Linux glibc does this after calling set_thread_area, which loads the
base address in the GDT entry into GS.base, overwriting the GS.base
previously setup using wrmsr. FreeBSD libc/libpthread don't do this.

> > already sets up GS on i386, so the compatibility code on amd64 can
> > use the wrmsr trick and leave GS itself and the descriptor it points
> > to untouched. As far as I understand things, this won't work for
> > linux32 compatibility on amd64.
> 
> lookin at the code it looks like:
> 
> i386_set_gsbase = sysarch(I386_SET_GSBASE, &addr);
> 
> and sysarch for that looks like:
> wrmsr(MSR_KGSBASE, i386base);
> pcb->pcb_gsbase = i386base;
> 
> where is the setting up of the GS? I dont get it... 
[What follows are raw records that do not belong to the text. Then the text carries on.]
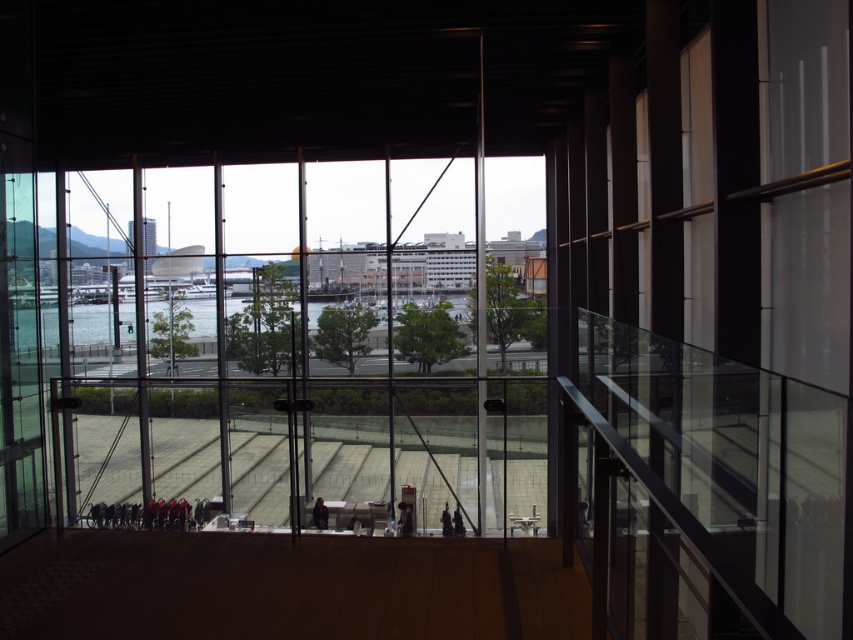
Question: Is transparent glass window at center to the right of clear water at center from the viewer's perspective?

Choices:
 (A) no
 (B) yes

Answer: (B)

Question: Which object is farther from the camera taking this photo?

Choices:
 (A) transparent glass window at center
 (B) clear water at center

Answer: (B)

Question: Is transparent glass window at center wider than clear water at center?

Choices:
 (A) no
 (B) yes

Answer: (B)

Question: Which point appears farthest from the camera in this image?

Choices:
 (A) (158, 305)
 (B) (312, 276)

Answer: (A)

Question: Is transparent glass window at center wider than clear water at center?

Choices:
 (A) yes
 (B) no

Answer: (A)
GS.base is what matters for address calculations. In the i386 version,
this is set by setting up a GDT entry and loading the entry's index
into GS. In the amd64 version, which you gave above, GS.base is set
directly.
(Actuallyn the code above sets a copy of GS.base. When switching
between user and kernel mode, a swapgs instruction swaps kernel
GS.base and user GS.base)

> overall you are saying that to support linux32 tls we have to
> 
> 1) load an unused segment with proper values
> 2) return the number of the segment from the set_thread_syscall
> 3) make the automatic loading/unloading of that segment to happen on
> every context switch (just like its done for segment 3 on i386)
> 
> do I get it right?

1) Yes, but the amd64 code has no GDT entry reserved for this right
now it seems, so you have to add one. I don't really know how that's
done, but what I would try (if I had the time) is to add an entry to
the gdt_segs array in sys/amd64/amd64/machdep.c, say at index 6 and
then adjust the defines and NGDT in sys/amd64/include/segments.h.

2) Just as you do now. Set the entry number and do a copyout. The
syscall returns 0 on success. FYI, the glibc code that uses this
syscall is in glibc-2.3.6/nptl/sysdeps/i386/tls.h:185:TLS_INIT_TP

3) Yes. You'll have to add a field to the pcb to store a copy of the
descriptor. And then adjust the context switch code.

After that, the amd64 version of set_thread_area becomes virtually the
same as the i386 version. Setup a descriptor and copy it to the pcb
and GDT.

Most of this is copy/paste work I guess. The tricky part is to figure
out what to copy and where to paste it.


This should get basic tls working I think. The actual set_thread_area
is a bit more complicated. It has 3 GDT entries available and when
called with -1 as the entry number, it will select an unused entry. I
don't know if there are programs that use all 3 (some tests maybe?).
The only program I know that uses 2 is wine.